Single by George Jones
- A-side: "Wearing My Heart Away"
- Released: March 13, 1965
- Genre: Country
- Length: 2:56
- Label: Musicor
- Songwriter: Leon Payne
- Producer: Pappy Daily

George Jones singles chronology
| "Least of All" (1964) | "Things Have Gone to Pieces" (1965) | "Love Bug" (1965) |

= Things Have Gone to Pieces =

"Things Have Gone to Pieces" is a song written by Leon Payne and originally recorded by country music artist George Jones. It was Jones' first single after signing with the Musicor label and spent a total of twenty-one weeks on the Billboard survey, peaking at #9 in 1965. It was a solo that Jones released on his 1965 album with Gene Pitney, For the First Time! Two Great Stars - George Jones and Gene Pitney.

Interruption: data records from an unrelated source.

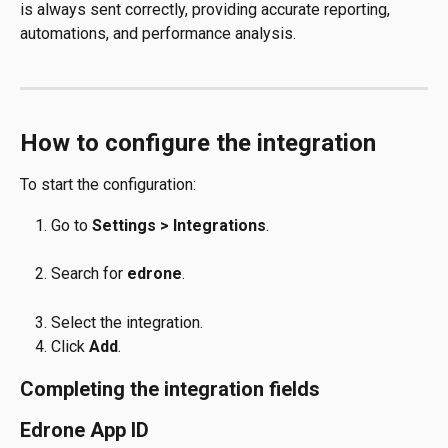
is always sent correctly, providing accurate reporting, 
automations, and performance analysis.
How to configure the integration
To start the configuration:
Go to 
Settings > Integrations
.
Search for 
edrone
.
Select the integration.
Click 
Add
.
Completing the integration fields
Edrone App ID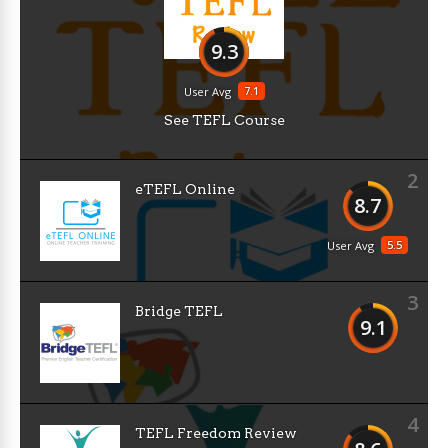
9.3
7.1
User Avg
See TEFL Course
2
eTEFL Online
8.7
5.5
User Avg
3
Bridge TEFL
9.1
4
TEFL Freedom Review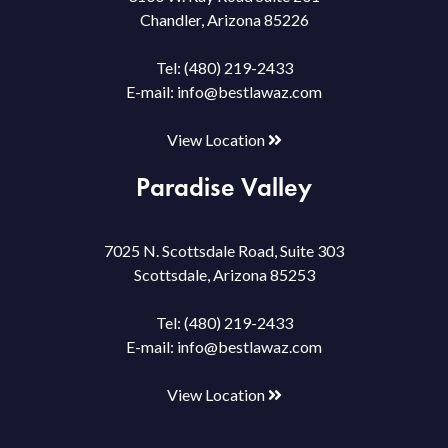
Chandler, Arizona 85226
Tel:
(480) 219-2433
E-mail:
info@bestlawaz.com
View Location
Paradise Valley
7025 N. Scottsdale Road, Suite 303
Scottsdale, Arizona 85253
Tel:
(480) 219-2433
E-mail:
info@bestlawaz.com
View Location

The song lists a litany of negative events that have befallen the narrator since his lover has left him. Despite its comically melodramatic premise, Jones delivers one of his most bluesy, soulful vocals that give the words resonance. In his 2016 Jones memoir The Grand Tour, biographer Rich Kienzle asserts, "George's peerless approach elevated this simple ballad to a masterpiece that became his first solo hit on Musicor in the spring of 1965. Today it remains a high point of his six years with the label." Merle Haggard would record the song for the second Jones/Haggard duet album Kickin' Out the Footlights...Again in 2006.